Chapter 9 Mutant Cytoskeletal Proteins in Hemolytic Disease

Abstract

Publisher Summary Changes in red cell shape in inherited hemolytic anemias known as “hereditary spherocytosis (HS) and hereditary elliptocytosis (HE),” from biconcave disc to spheres, ovalocytes, elliptocytes, and fragments, suggests missing or abnormal membrane components. HE has been shown to be the result of a variety of mutations in spectrin and protein 4.1, components of the erythrocyte cytoskeleton. Deficiency of ankyrin, component of the erythrocyte skeleton, has been shown to cause severe spherocytic hemolytic anemia.
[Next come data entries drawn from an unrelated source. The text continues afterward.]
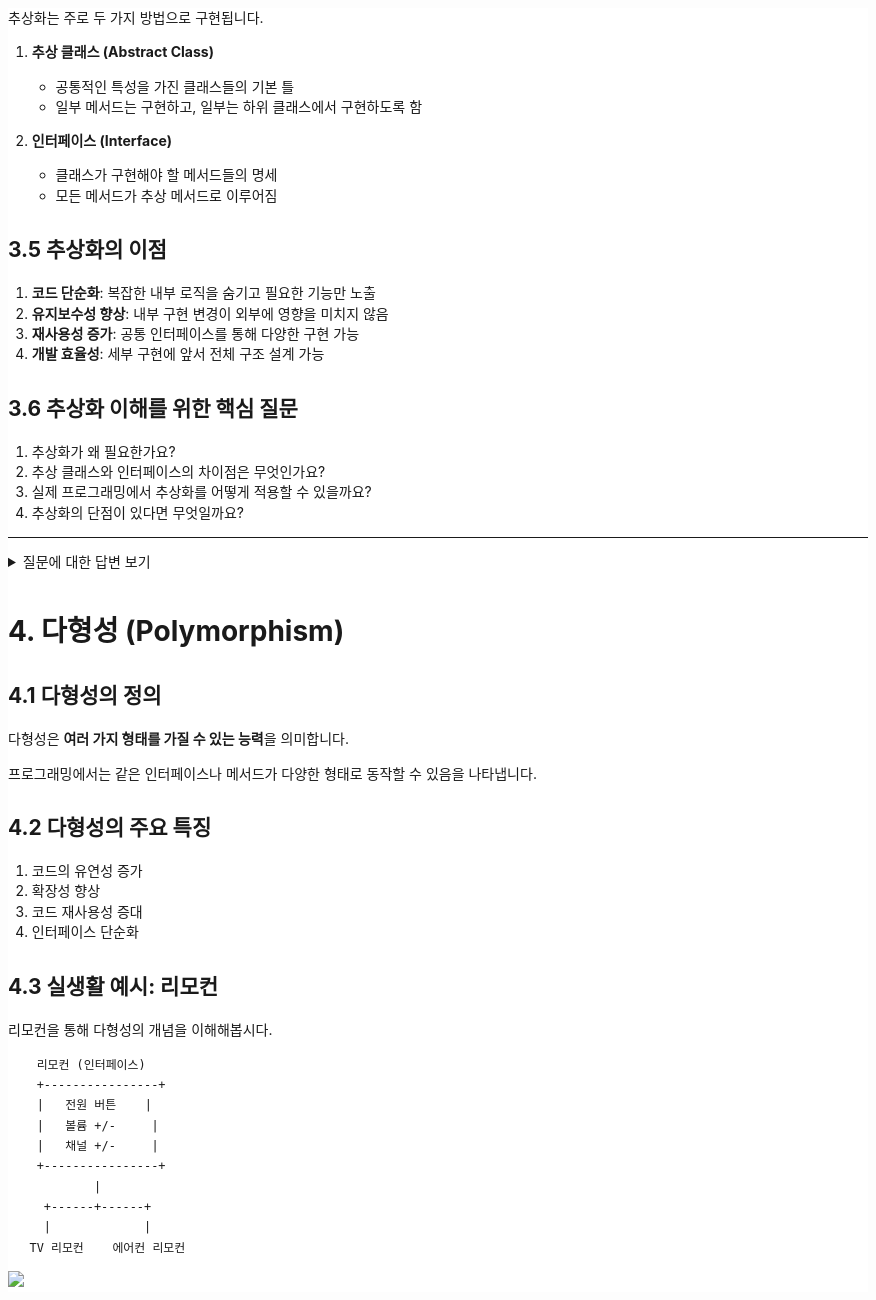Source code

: 추상화는 주로 두 가지 방법으로 구현됩니다.

1. **추상 클래스 (Abstract Class)**
    - 공통적인 특성을 가진 클래스들의 기본 틀
    - 일부 메서드는 구현하고, 일부는 하위 클래스에서 구현하도록 함

2. **인터페이스 (Interface)**
    - 클래스가 구현해야 할 메서드들의 명세
    - 모든 메서드가 추상 메서드로 이루어짐

## 3.5 추상화의 이점

1. **코드 단순화**: 복잡한 내부 로직을 숨기고 필요한 기능만 노출
2. **유지보수성 향상**: 내부 구현 변경이 외부에 영향을 미치지 않음
3. **재사용성 증가**: 공통 인터페이스를 통해 다양한 구현 가능
4. **개발 효율성**: 세부 구현에 앞서 전체 구조 설계 가능

## 3.6 추상화 이해를 위한 핵심 질문

1. 추상화가 왜 필요한가요?
2. 추상 클래스와 인터페이스의 차이점은 무엇인가요?
3. 실제 프로그래밍에서 추상화를 어떻게 적용할 수 있을까요?
4. 추상화의 단점이 있다면 무엇일까요?
---
<details><summary>질문에 대한 답변 보기</summary></details>

# 4. 다형성 (Polymorphism)

## 4.1 다형성의 정의

다형성은 **여러 가지 형태를 가질 수 있는 능력**을 의미합니다.

프로그래밍에서는 같은 인터페이스나 메서드가 다양한 형태로 동작할 수 있음을 나타냅니다.

## 4.2 다형성의 주요 특징

1. 코드의 유연성 증가
2. 확장성 향상
3. 코드 재사용성 증대
4. 인터페이스 단순화

## 4.3 실생활 예시: 리모컨

리모컨을 통해 다형성의 개념을 이해해봅시다.

```
    리모컨 (인터페이스)
    +----------------+
    |   전원 버튼    |
    |   볼륨 +/-     |
    |   채널 +/-     |
    +----------------+
            |
     +------+------+
     |             |
   TV 리모컨    에어컨 리모컨
```
![](/images/essentials-java/chapter13/OOP13-3-ex4.png)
A recessive form of HS has been shown to be associated with a point mutation in the ninth repeat unit of the spectrin α subunit. The function of the cytoskeleton is to give the red cell the stability and deformability required for its passage, intact through the smallest capillaries of the circulatory system. Mutation of any cytoskeletal component that impairs its deformability and mechanical stability may significantly decrease red cell survival. This chapter discusses the detection and characterization of spectrin mutants in HE, mutant forms of protein 4.1 in HE, and HS. HS and HE may be the result of inadequate production of or mutations and deletions in spectrin, ankyrin, and protein 4.1. It is possible that deficiencies or mutations of less abundant skeletal proteins, for example 4.2 and 4.9, may also cause abnormal red cell shape and life span. It can be speculated that mutational events in transmembrane proteins may be responsible for changes in the red cell volume, shape, and survival, as observed in stomatocytosis, and the rarer disorders of cell volume known as “dessicocytosis and xerocytosis.” Characterization of the mutant red cell membrane proteins, causing hemolytic states, has enhanced the understanding of the structure and function of the normal erythrocyte cytoskeleton.